Sobre o período de análise ao Novo Banco, entre 4 de agosto de 2014 (um dia depois da resolução do BES) e 31 de dezembro de 2018, a Deloitte concluiu que esta instituição de crédito incorreu em perdas líquidas de 4.042 milhões de euros em 283 operações.

Foram analisados três blocos de atos de gestão do Novo Banco praticados naquele período.

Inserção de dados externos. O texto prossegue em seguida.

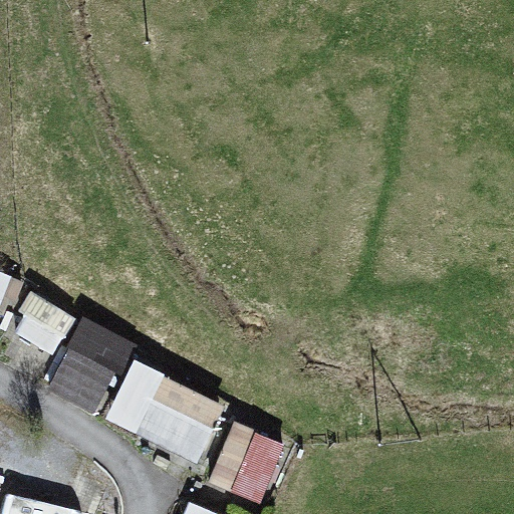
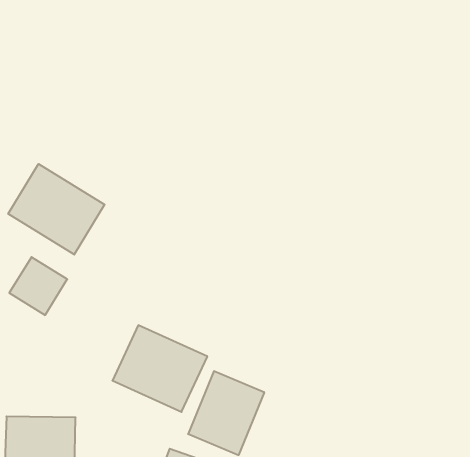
building: none -> [8,164,105,255]
building: [42,316,136,418] -> none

Foram auditadas 201 operações de crédito que geraram perdas de 2.320 milhões de euros, 26 operações com subsidiárias e associadas, que causaram perdas de 488 milhões de euros e ainda 56 operações com outros ativos, que geraram perdas no valor de 1.234 milhões de euros.

Trata-se de um relatório “extenso” e que “descreve um conjunto de insuficiências e deficiências graves de controlo interno no período de atividade até 2014 do Banco Espírito Santo no processo de concessão e acompanhamento do crédito, bem como relativamente ao investimento noutros ativos financeiros e imobiliários”, frisam as Finanças.

“O relatório da auditoria especial evidencia que as perdas incorridas pelo Novo Banco decorreram fundamentalmente de exposições a ativos que tiveram origem no período de atividade do Banco Espírito Santo e que foram transferidos para o Novo Banco no âmbito da resolução”, acrescentou o comunicado das Finanças.

Em relação ao Novo Banco, o relatório descreve “os progressos realizados nestas matérias no período de atividade” da instituição de crédito.

O mandato que foi atribuído à Deloitte definiu como âmbito da auditoria a caracterização das perdas e outras variações patrimoniais entre 4 de agosto de 2014 e 31 de dezembro de 2018 e que provocaram chamadas de capital ao Fundo de Resolução no âmbito do CCA.

A auditoria não se limita ao período das perdas, analisa também as operações desde a sua origem e dessa forma abrange o período de 2000 e até 2018, tal como já foi noticiado.

A análise abrangeu a concessão de créditos, de garantias, reestruturações, dações em cumprimento ou execução de garantias, venda de carteiras de crédito ou transferência para fundos de reestruturação; decisões de investimento, expansão ou desinvestimento realizadas em Portugal ou no estrangeiro; e decisões de aquisição e venda de ativos.